É isso que a publicidade vende: uma imagem bem polida, brilhante, mas que esconde um conteúdo de má qualidade. E o pior? As pessoas, encantadas pela fachada, não conseguem perceber o que está por trás daquilo.
E é exatamente isso que vemos na história de Débora, a mulher que, em 8 de janeiro de 2023, pichou a estátua A Justiça com um batom. Uma cena que, se olhada de maneira superficial, parece inofensiva, quase como um gesto juvenil de rebeldia – uma transgressão sem maldade, sem a real compreensão do peso do que estava acontecendo. E, no entanto, esse ato simples é, na realidade, uma das peças-chave de uma engrenagem muito maior.

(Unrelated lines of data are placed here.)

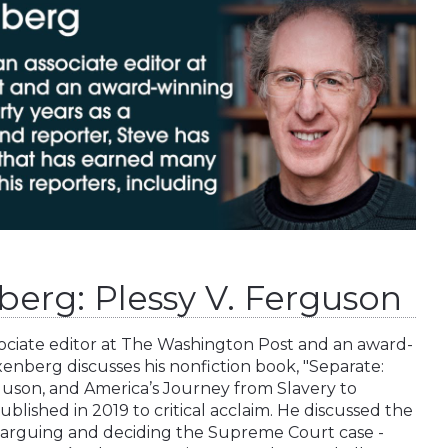
berg: Plessy V. Ferguson
ociate editor at The Washington Post and an award-
enberg discusses his nonfiction book, "Separate:
rguson, and America’s Journey from Slavery to
blished in 2019 to critical acclaim. He discussed the
n arguing and deciding the Supreme Court case -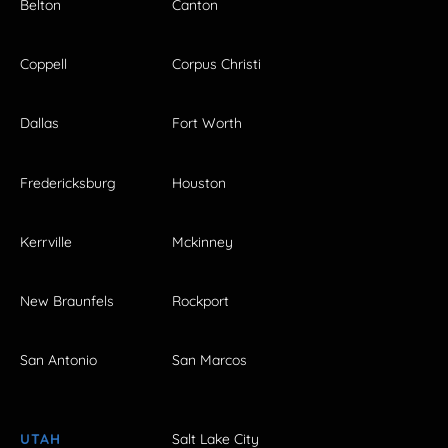
Belton
Canton
Coppell
Corpus Christi
Dallas
Fort Worth
Fredericksburg
Houston
Kerrville
Mckinney
New Braunfels
Rockport
San Antonio
San Marcos
UTAH
Salt Lake City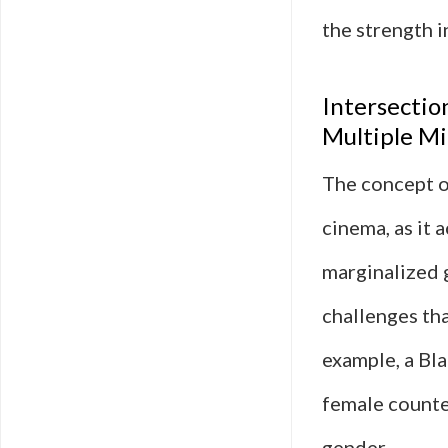
the strength i
Intersectio
Multiple Mi
The concept of
cinema, as it 
marginalized 
challenges th
example, a Bl
female counte
gender.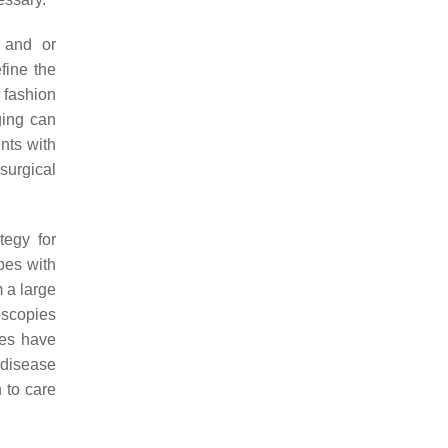
r and or
fine the
e fashion
ging can
ents with
surgical
tegy for
pes with
 a large
oscopies
ies have
 disease
 to care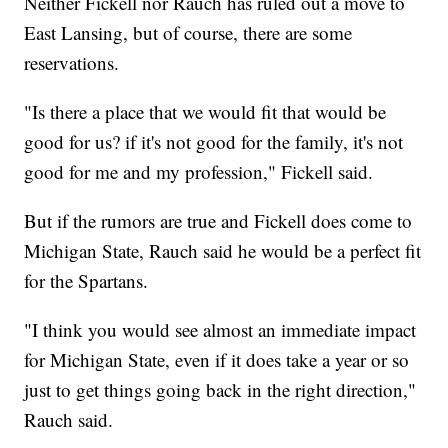
Neither Fickell nor Rauch has ruled out a move to
East Lansing, but of course, there are some
reservations.
"Is there a place that we would fit that would be
good for us? if it's not good for the family, it's not
good for me and my profession," Fickell said.
But if the rumors are true and Fickell does come to
Michigan State, Rauch said he would be a perfect fit
for the Spartans.
"I think you would see almost an immediate impact
for Michigan State, even if it does take a year or so
just to get things going back in the right direction,"
Rauch said.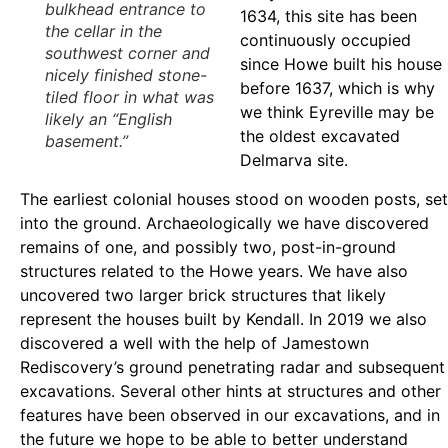
bulkhead entrance to
1634, this site has been
the cellar in the
continuously occupied
southwest corner and
since Howe built his house
nicely finished stone-
before 1637, which is why
tiled floor in what was
we think Eyreville may be
likely an “English
the oldest excavated
basement.”
Delmarva site.
The earliest colonial houses stood on wooden posts, set
into the ground. Archaeologically we have discovered
remains of one, and possibly two, post-in-ground
structures related to the Howe years. We have also
uncovered two larger brick structures that likely
represent the houses built by Kendall. In 2019 we also
discovered a well with the help of Jamestown
Rediscovery’s ground penetrating radar and subsequent
excavations. Several other hints at structures and other
features have been observed in our excavations, and in
the future we hope to be able to better understand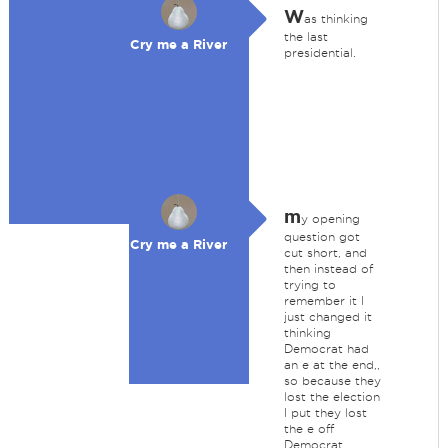
W
as thinking
the last
Cry me a River
presidential.
m
y opening
question got
Cry me a River
cut short, and
then instead of
trying to
remember it I
just changed it
thinking
Democrat had
an e at the end,,
so because they
lost the election
I put they lost
the e off
Democrat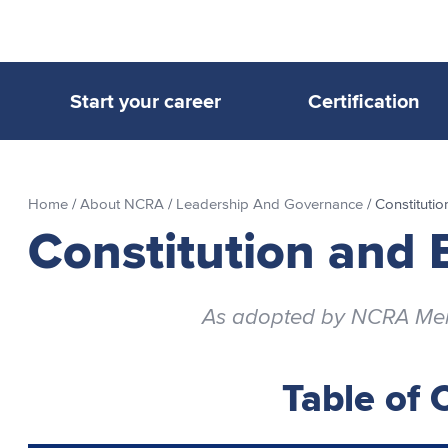
Start your career
Certification
Home
/
About NCRA
/
Leadership And Governance
/
Constituti
Constitution and 
As adopted by NCRA Memb
Table of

Nesse jogo de aparências, a extrema-direita bolsonarista é a dupla sertaneja, vendendo aos incautos a “beleza” da liberdade e da democracia quando, na verdade, o que oferecem é uma cadeira e um sofá que desabam em pouco tempo. E Débora, com seu batom e sorriso, é o “móvel popular” dessa fachada.
Os bolsonaristas – e até certos articulistas de grandes jornais – adoram espalhar a imagem de Débora. Uma mulher branca, bonita, sorridente, que sobe na estátua e, de forma quase ingênua, puxa o batom e escreve “PERDEU MANÉ”, repetindo, como uma adolescente rebelde, o gesto de Luís Roberto Barroso em Nova Iorque, quando foi desafiado por um seguidor de Bolsonaro. Uma imagem doce, aparentemente inocente. Mas como todo “móvel de aglomerado”, a verdadeira estrutura de Débora não é nada inocente.
O que ninguém vê é que o que vendem como “rebeldia” é, na realidade, uma ilusão. Quem compra o “armário Débora” – essa versão polida e simpática da destruição da democracia – não percebe que, logo, tudo se esfarela. Débora não foi feita com a madeira sólida da verdade, mas com o aglomerado de uma narrativa falha, construída por mentes desqualificadas, de má-fé, que buscam destruir o que resta de nossas instituições. O móvel “Débora” deve ser reciclado, e o processo de recuperação dessa destruição deve levar 14 anos.
O erro está em vê-la apenas como uma mulher que fez uma pichação. Débora não é apenas uma foto de uma “pichadora” engraçadinha. Ela é parte de um plano muito maior. Um plano meticulosamente arquitetado para destruir a democracia e instaurar uma ditadura autocrática, com a promessa de durar 30 anos, conforme documentos encontrados pela Polícia Federal.
Se esse golpe de estado tivesse prosperado, qualquer um que se atrevesse a subir na estátua da Justiça e pichar “ABAIXO A DITADURA” – mesmo com um batom como o de Débora – teria sido preso sem julgamento, torturado, forçado a entregar seus amigos, ou até desaparecido. A “beleza” do gesto de Débora seria a mesma da propaganda enganosa da dupla sertaneja: uma fachada que esconde um sistema podre, uma estrutura que se desintegra com o tempo.
Débora, com seu batom e sua leveza, é só mais um móvel bonito que, ao ser tocado, se esfarela. E o que se esconde por trás desse sorriso? Uma ditadura em construção, que nunca foi sobre a liberdade, mas sobre a destruição do que mais temos de precioso.
Fernando Castilho é arquiteto, professor e escritor. Autor de Depois que Descemos das Árvores, Um Humano Num Pálido Ponto Azul e Dilma, a Sangria Estancada.